The spotlights of the online event have gone out but the path is more alive than ever. The numbers show that this year approximately 1,600 participants attended the event organized by Netval with Politecnico di Torino and the Italian Patent and Trademark Office (UIBM) of MISE, of which 335 were opinion leaders and investors, as well as 42,000 online views . The numbers are important, even so better when the quality and content of the event  of were also great. The TSD made it possible to present over 500 biomedical technologies patented by 80 universities, Italian research centres and IRCCS (Scientific Hospitalization and Care Institutes) and gave the possibility of highlighting 86 upcoming innovations authored by 33 universities and research institutes whose content was viewed approximately 7,000 times.
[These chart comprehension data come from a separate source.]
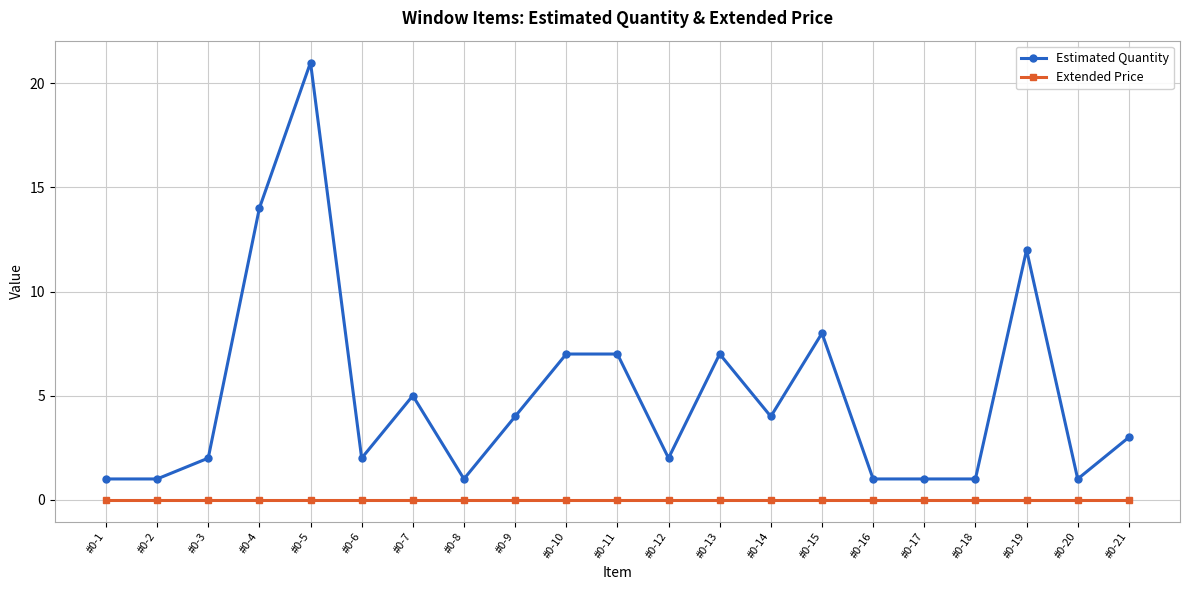

Which series has the largest total across all categories?

Estimated Quantity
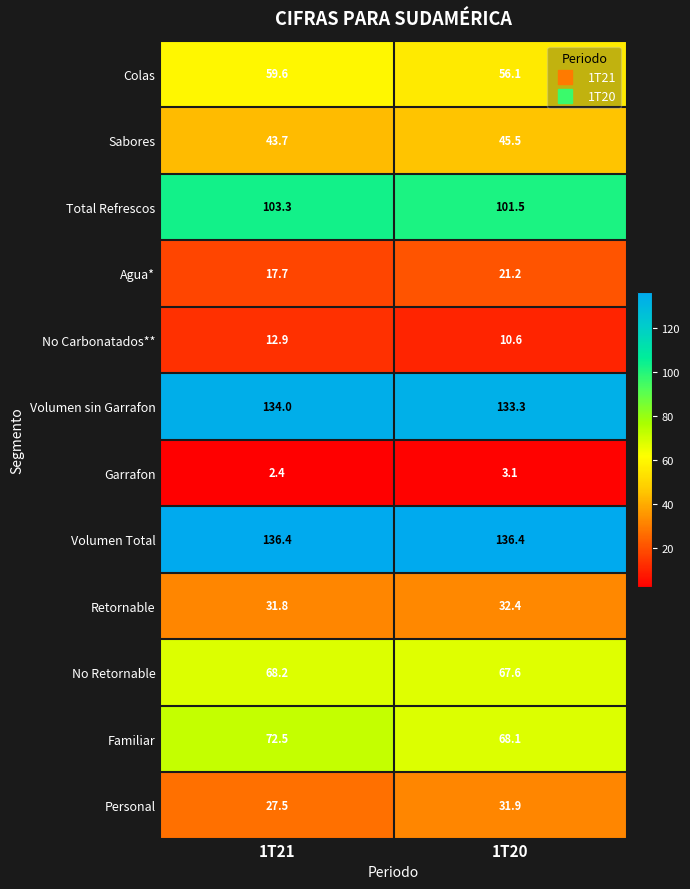

What is the spread (max minus min) of values at 1T21?

134.0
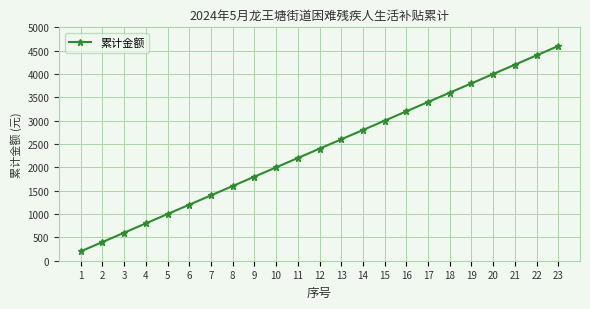

What is the difference between the second highest and minimum values?

4200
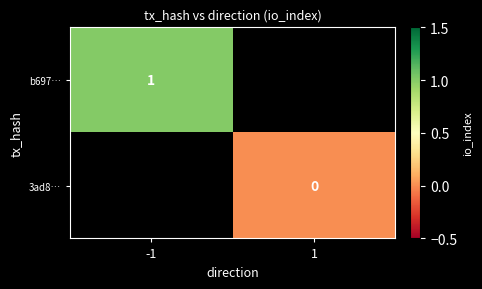

Is the value of b697… at -1 greater than the value of 3ad8… at 1?

Yes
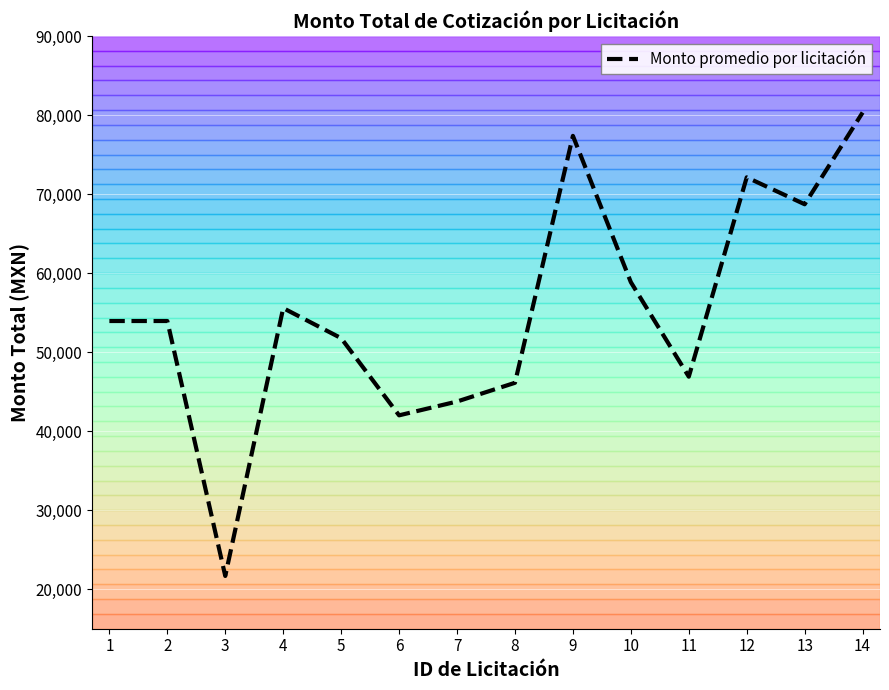

Approximately how many times larger is the value at 6 compared to 5?

0.8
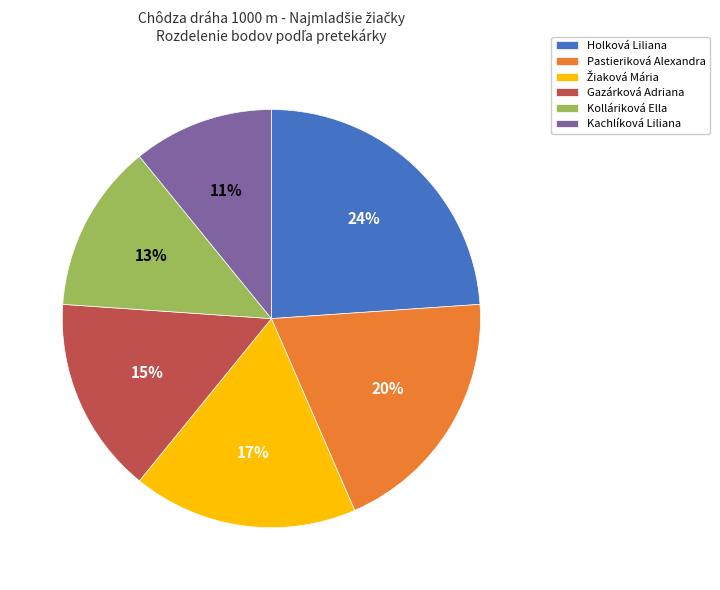

The Gazárková Adriana slice represents 15% of the pie. True or false?

True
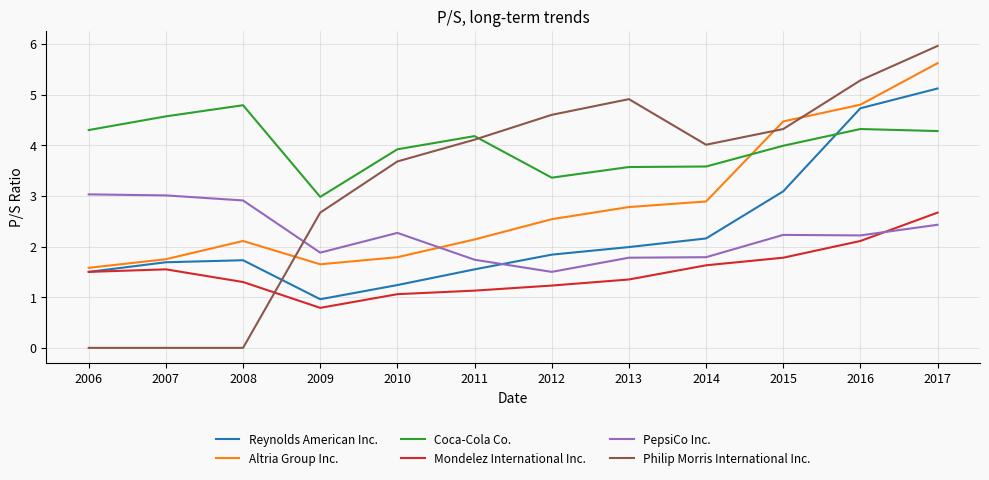

What is the sum of the Mondelez International Inc. values at 2008 and 2015?

3.1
From the 3 days in mid-November, key elements for the successful world of technology transfer emerged:

  1. Simplicity : necessary and effective to transmit knowledge. Indeed, the Knowledge Share platform makes available the best that the third mission of public research has to offer and connects research groups and companies in order to enhance their results. Every single technology is presented in a concise manner so as to make it accessible to everyone, especially SMEs. “Equipping and animating a patent showcase is by no means trivial, especially if the contributors are 80 institutions including research centres, universities and IRCCS, 1300 patents on the platform and 1050 translated into usable language and published in two languages, 857 innovative users ( primarily companies but also individuals) who have registered on the platform, with a total of 80 contacts conveyed by the platform. The simplicity of Knowledge Share is therefore an important result, far from obvious “.


  1. Training: to provide the necessary skills to technology transfer (TT) professionals, those who must work effectively in the exchange of knowledge to advance innovative ideas. Although there is no national definition and certification, this profession is traceable to the Registered Technology Transfer Professionals (RTTP). The Italian context is gradually opening up to RTTP procedures, and this is undoubtedly good news, an important novelty that will allow the recognition of TT managers who have sufficient experience to add significant value on the basis of a peer reviewed track record.


  1. Attracting talent: in fact, in addition to the production of knowledge, public research must pay attention to the transfer of people. A central function in particular for SMEs, often struggling with constantly evolving contexts, with high levels of innovation and increasingly fierce competition. The production of new knowledge is not only the result of years of academic training, but also derives from the combination of skills that can cross paths in applied and collaborative research between universities and companies.

In this mix of three ingredients there is the success of Knowledge Share, the DNA of Netval and the motivation to follow this path that leads to combine public research with private enterprise still with renewed passion and competence.